[Given material Boundary: Start]

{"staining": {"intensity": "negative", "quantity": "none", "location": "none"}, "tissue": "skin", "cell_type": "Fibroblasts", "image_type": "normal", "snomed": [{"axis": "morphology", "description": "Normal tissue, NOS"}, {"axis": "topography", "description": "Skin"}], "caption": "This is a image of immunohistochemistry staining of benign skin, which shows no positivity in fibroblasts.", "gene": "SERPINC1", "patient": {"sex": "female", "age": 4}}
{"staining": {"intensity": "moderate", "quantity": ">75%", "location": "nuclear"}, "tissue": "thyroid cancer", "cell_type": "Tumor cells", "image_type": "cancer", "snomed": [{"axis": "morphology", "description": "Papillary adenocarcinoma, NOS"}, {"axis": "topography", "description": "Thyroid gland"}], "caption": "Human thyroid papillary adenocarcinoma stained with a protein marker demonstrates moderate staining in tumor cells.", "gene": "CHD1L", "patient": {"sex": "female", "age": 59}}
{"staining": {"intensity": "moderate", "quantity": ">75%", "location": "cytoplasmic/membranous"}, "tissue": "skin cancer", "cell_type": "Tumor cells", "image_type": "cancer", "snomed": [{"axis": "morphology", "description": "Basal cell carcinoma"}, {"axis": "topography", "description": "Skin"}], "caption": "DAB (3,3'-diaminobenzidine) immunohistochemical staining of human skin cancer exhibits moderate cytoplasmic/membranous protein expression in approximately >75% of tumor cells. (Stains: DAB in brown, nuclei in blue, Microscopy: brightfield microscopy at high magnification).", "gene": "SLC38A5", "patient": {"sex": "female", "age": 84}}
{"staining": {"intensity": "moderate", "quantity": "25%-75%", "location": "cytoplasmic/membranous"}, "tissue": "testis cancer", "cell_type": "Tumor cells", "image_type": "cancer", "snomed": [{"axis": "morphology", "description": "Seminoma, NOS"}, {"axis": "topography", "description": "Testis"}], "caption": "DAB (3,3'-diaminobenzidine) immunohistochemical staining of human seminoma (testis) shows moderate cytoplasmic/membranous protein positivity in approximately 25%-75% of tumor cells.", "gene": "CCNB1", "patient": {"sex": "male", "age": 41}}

[Given material Boundary: End]

• [Exercise instructions]: From the start of the data to the line that holds "thyroid papillary adenocarcinoma", retype each line exactly, with both ends included.

• [Task solution]:
{"staining": {"intensity": "negative", "quantity": "none", "location": "none"}, "tissue": "skin", "cell_type": "Fibroblasts", "image_type": "normal", "snomed": [{"axis": "morphology", "description": "Normal tissue, NOS"}, {"axis": "topography", "description": "Skin"}], "caption": "This is a image of immunohistochemistry staining of benign skin, which shows no positivity in fibroblasts.", "gene": "SERPINC1", "patient": {"sex": "female", "age": 4}}
{"staining": {"intensity": "moderate", "quantity": ">75%", "location": "nuclear"}, "tissue": "thyroid cancer", "cell_type": "Tumor cells", "image_type": "cancer", "snomed": [{"axis": "morphology", "description": "Papillary adenocarcinoma, NOS"}, {"axis": "topography", "description": "Thyroid gland"}], "caption": "Human thyroid papillary adenocarcinoma stained with a protein marker demonstrates moderate staining in tumor cells.", "gene": "CHD1L", "patient": {"sex": "female", "age": 59}}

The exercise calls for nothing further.